Anfang bis Mitte des 20. Jahrhunderts gab es in Dreisel das Problem, dass sehr viele Dorfbewohner den gleichen Nachnamen hatten und so der Familienname seine Funktion als eindeutiges Unterscheidungsmerkmal oftmals eingebüßt hatte. Beispielsweise hörten in den frühen 1900er Jahren von den ca. 400 Einwohnern immerhin mehr als 50 Personen aus 10 Familien auf den Namen Gauchel. Weitere 40 Dreiseler hießen Patt. Da zudem die Auswahl an gebräuchlichen Vornamen zu jener Zeit deutlich kleiner war als heute, kann man sich leicht vorstellen, dass es im Ort z.B. gleich 5 Josef Gauchels gab - und das, so dachte sicher nicht nur der Briefträger, in einem Dorf ohne Straßennamen!
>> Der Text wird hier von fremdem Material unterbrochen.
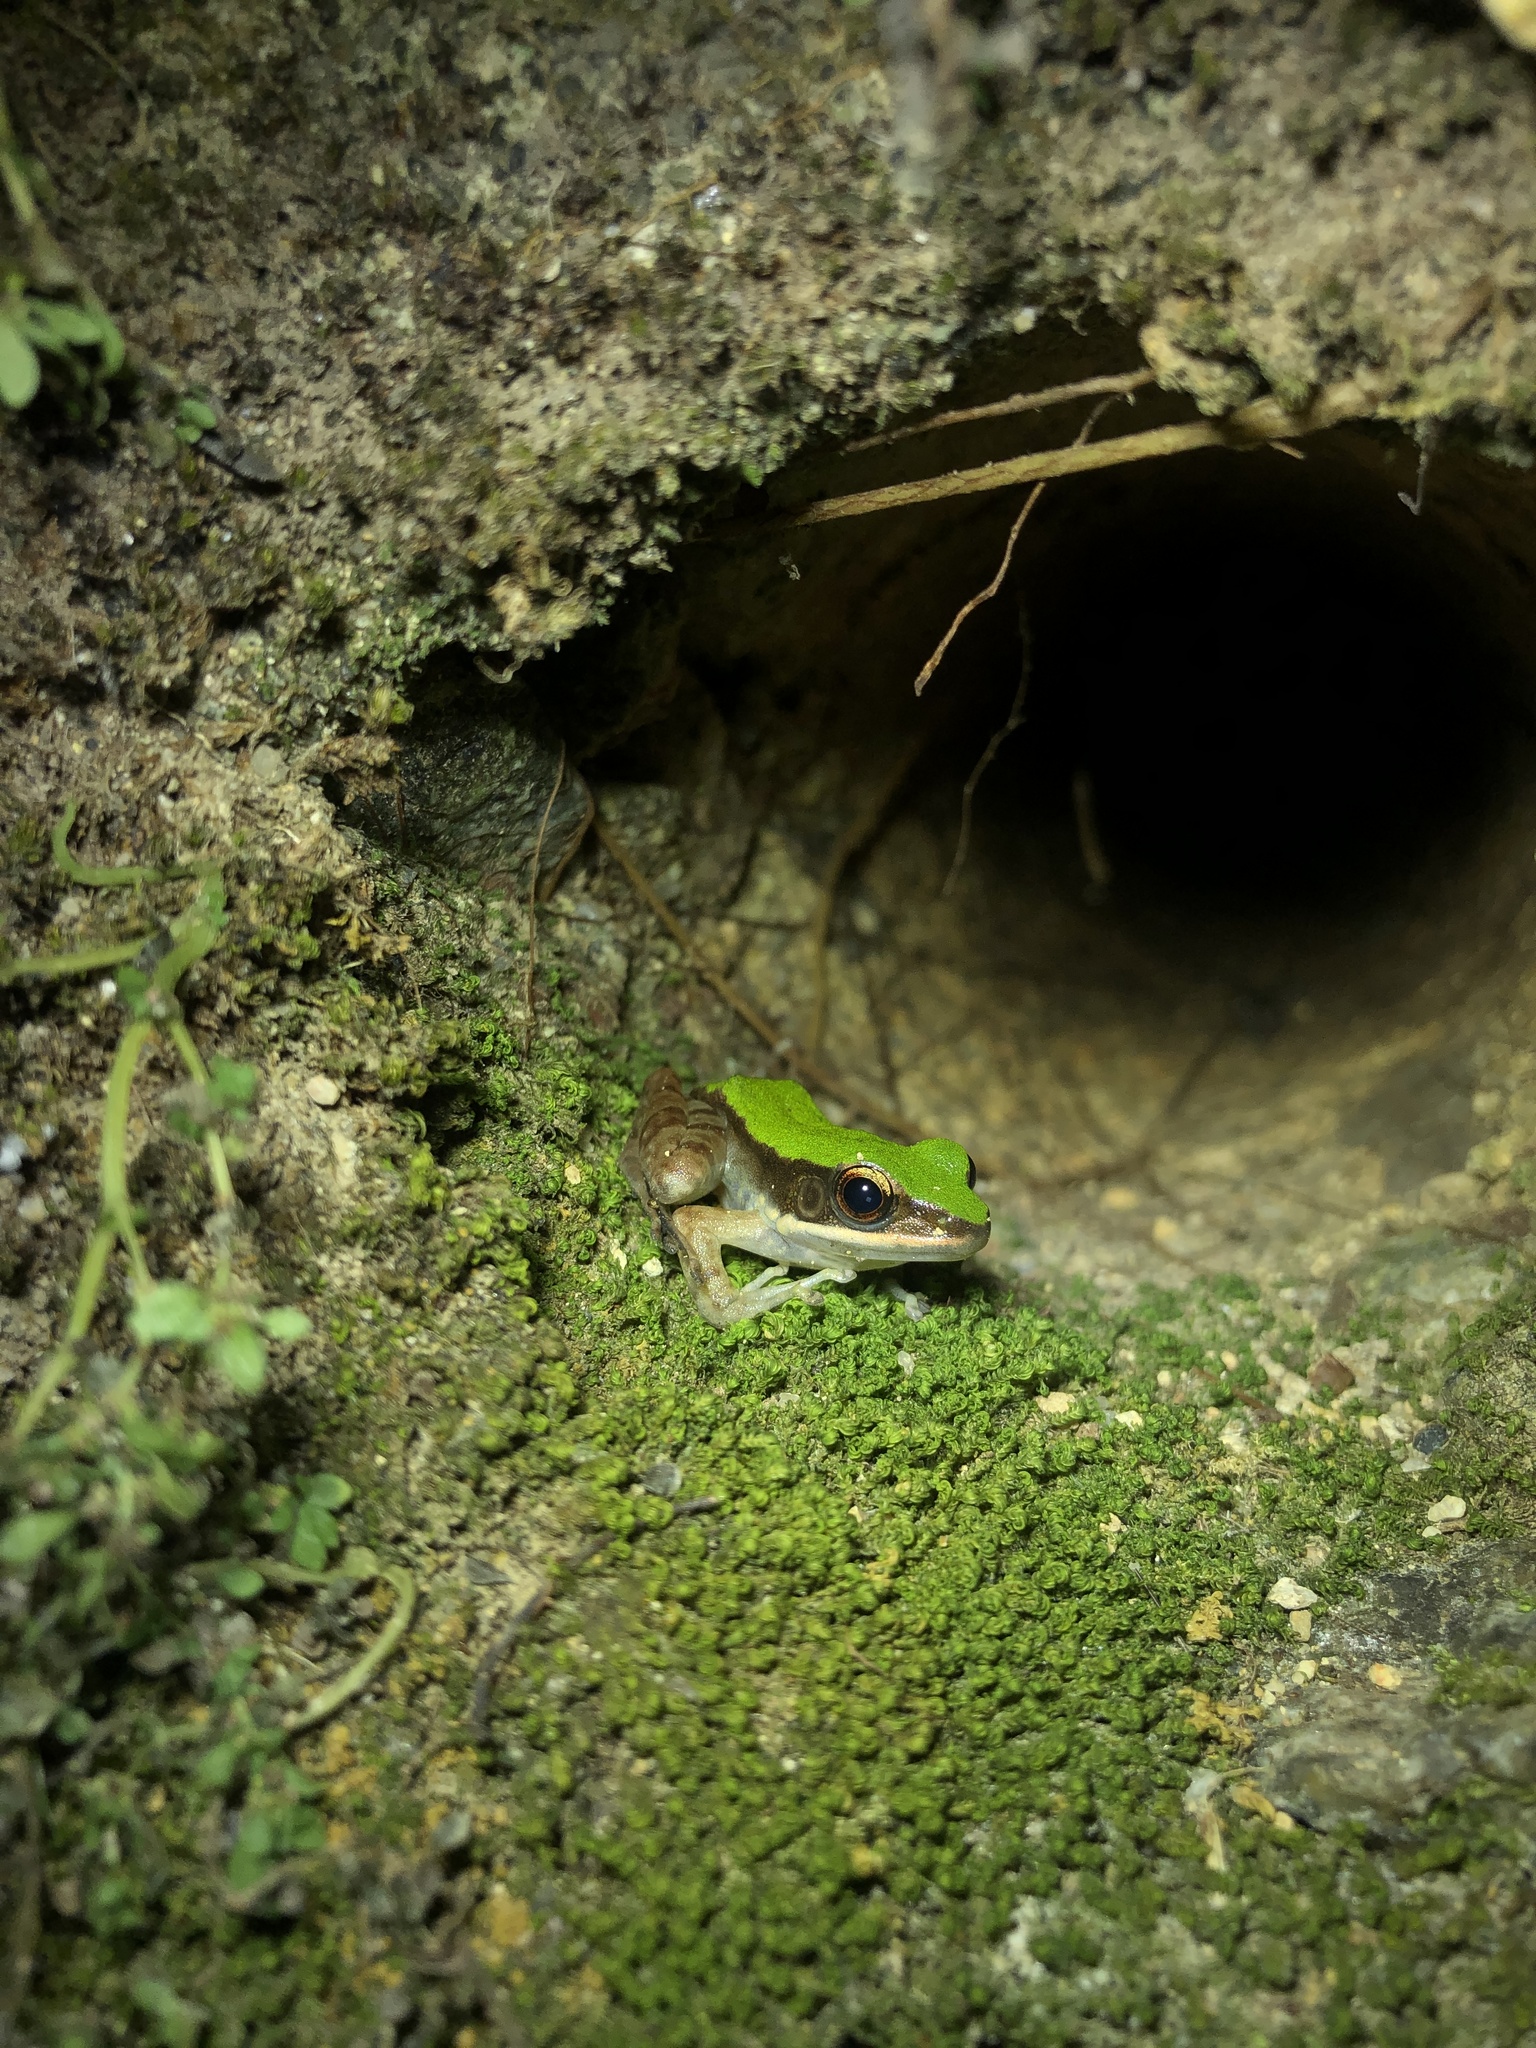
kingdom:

Aus diesem Dilemma halfen sich die erfindungsreichen Dorfbewohner mit einem Trick: Vornamen der Eltern wurden zur Unterscheidung hinzugezogen und die betroffene Person „verlor“ quasi im Volksmund ihren Familiennamen. Beispiel: Ein Franz Gauchel hatte 3 Söhne und 3 Töchter. Die Söhne wurden kurzerhand Franz-Pitter, Franz-Wilhelm und Franz-Gerhard genannt, eine der Töchter Franz-Dröckchen (Gertrud). Die Kinder des Franz-Pitter hießen dann im Dorf nur Franz-Pittersch Anton, Franz-Pittersch Wilhelm usw. Joachim Gauchel, der viel zu dieser Chronik beigetragen hat, wird manchmal noch Franz-Pittersch Joachim genannt. Über diese Dreiseler Eigenart wurde sogar in der Presse berichtet – 1950 erschien zu diesem Thema ein ausführlicher Artikel in der „Siegkreis-Rundschau“. Aus diesem Artikel stammen auch die meisten der vorgenannten Beispiele. Autor war ein Heinrich Schmitt aus Bocholt. Er war der Sohn eines langjährigen Lehrers an der Dreiseler Schule, weshalb er und seine Geschwister auch nur „De Lehrersch“ genannt wurden.
Ein heute noch oft genanntes Beispiel ist der „Emilien Jupp“ (Josef Gauchel, Mutter hieß Emilie), der als fahrender Händler im Dorf und der Umgebung natürlich bestens bekannt war.
Weitere Beispiele: Josephs Heinrich (Heinrich Gauchel), Franz-Pittersch Karl (Karl Gauchel), Pitterchens Karl (Karl Kolb) oder Karlinchens Willi (Willi Gerhards).